The total invested assets available to the Canada Pension Plan held their value in the first six months of the current fiscal year, as equities plunged. But the plan’s fixed income portfolio made gains.
On a consolidated basis, the total assets available to the CPP had an estimated 1.4% rate of return in the first half of the fiscal year ended September 30, to produce an investment gain of approximately $200 million.
The fixed-income assets had a market value of approximately $40 billion, and generated an estimated positive return of 3.9%. The equity assets had a negative 8.9% return, or a $1.4 billion loss, in the first half of fiscal 2002.
The equities, primarily in the form of index funds, are managed by the CPP Investment Board and represented 23% of the consolidated assets available to the CPP. The negative 8.9% return on equities compared with a negative 10.1% for the total portfolio benchmark.

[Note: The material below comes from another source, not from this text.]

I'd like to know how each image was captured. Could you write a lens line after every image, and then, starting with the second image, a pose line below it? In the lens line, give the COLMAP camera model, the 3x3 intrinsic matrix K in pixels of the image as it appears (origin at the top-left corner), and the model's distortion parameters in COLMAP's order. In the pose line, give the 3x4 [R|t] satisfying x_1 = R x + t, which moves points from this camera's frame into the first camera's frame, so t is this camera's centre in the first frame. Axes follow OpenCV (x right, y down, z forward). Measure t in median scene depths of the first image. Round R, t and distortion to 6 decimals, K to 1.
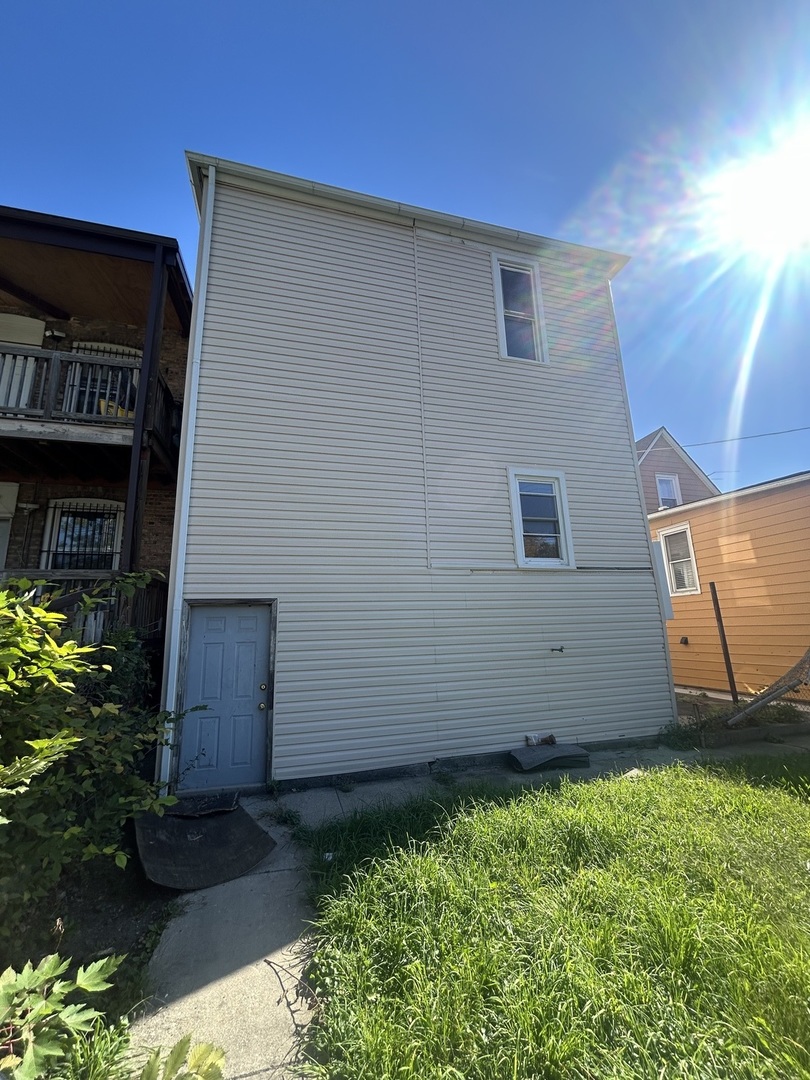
lens RADIAL K [[434.2, 0, 401.9], [0, 434.2, 538.8], [0, 0, 1]] dist [0.000036, -0.000598]
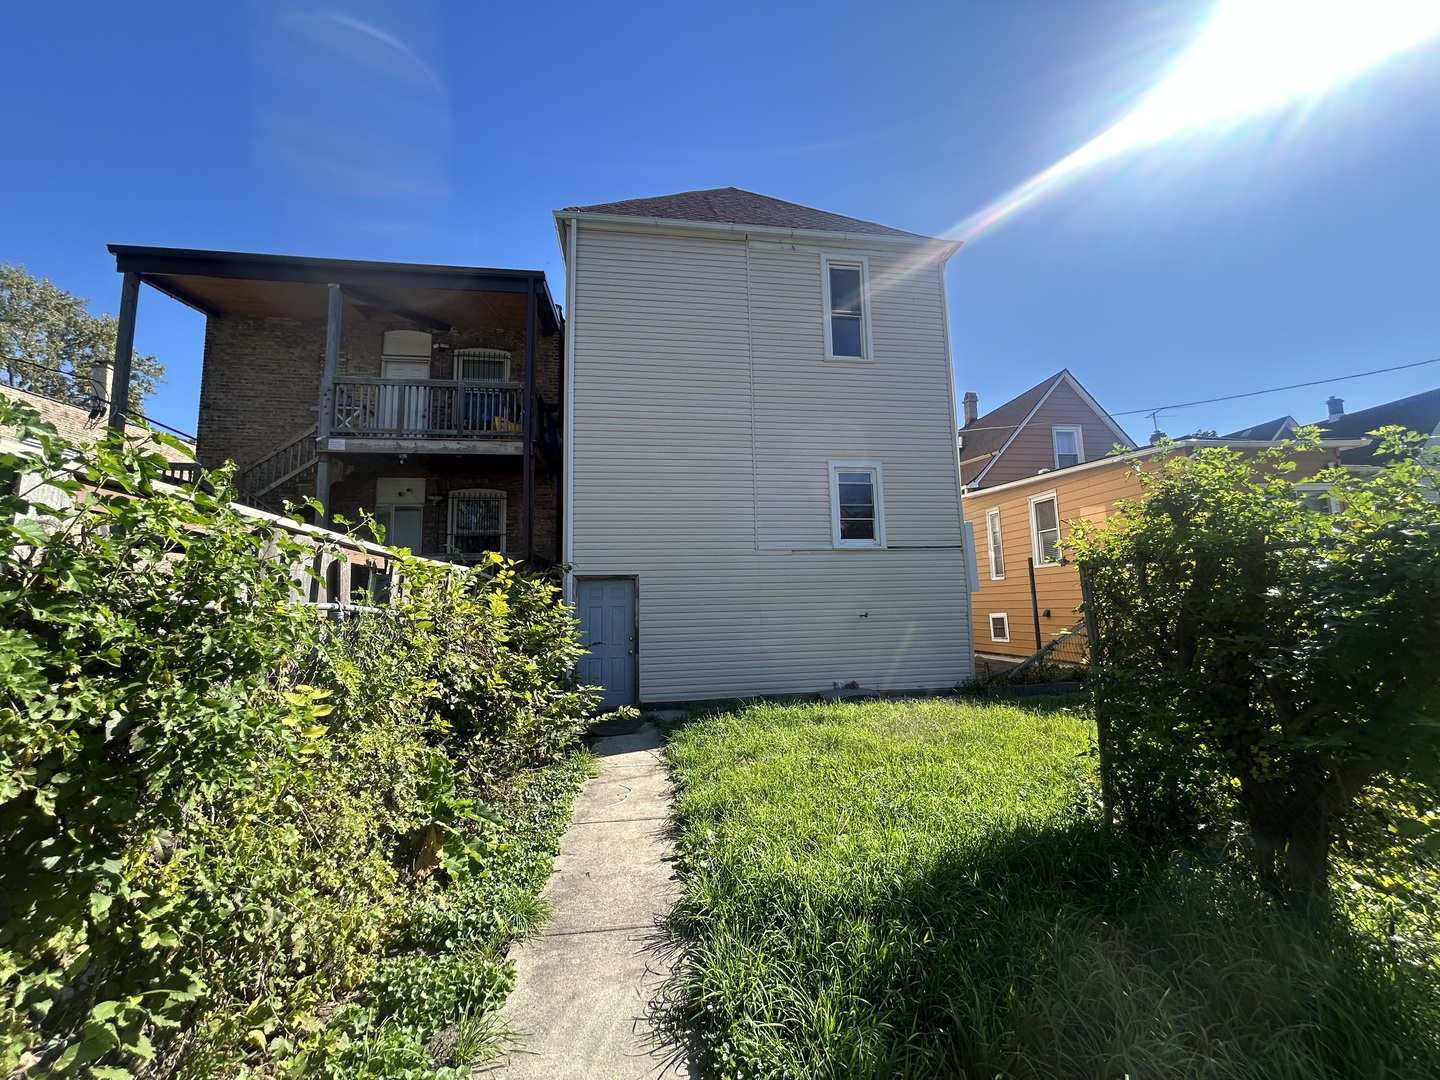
lens RADIAL K [[579.0, 0, 721.5], [0, 579.0, 539.2], [0, 0, 1]] dist [0.000036, -0.000598]
pose [[0.993787, -0.006404, -0.111118, 0.132379], [0.016769, 0.995562, 0.092600, -0.106233], [0.110032, -0.093888, 0.989484, -0.583315]]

Approximately 70% of assets at market value were invested in Canadian equities, which lost 8%, compared with minus 9.4% for the TSE 300. The 30% of assets at market value invested in foreign equities had a negative 11.4% return versus minus 11.8% for the benchmark.
CPP Investment Board president and CEO John MacNaughton said, “The markets anticipated in September the lower corporate earnings that were reported in recent weeks. We will see wide swings in quarterly gains and losses. However, current markets continue to represent favourable buying opportunities for us. First, our annual cash flows are large and we can buy equities at lower prices than they were a year or so ago and lower than they will likely be in a few years time. Second, these large positive cash flows will continue for many years so we have a very long investment horizon.”
MacNaughton explained that it is not possible to predict how equity markets will perform in the short term. Consequently, the CPP Investment Board does not attempt to time the market. “What we do know is that market corrections are always followed by market recoveries.”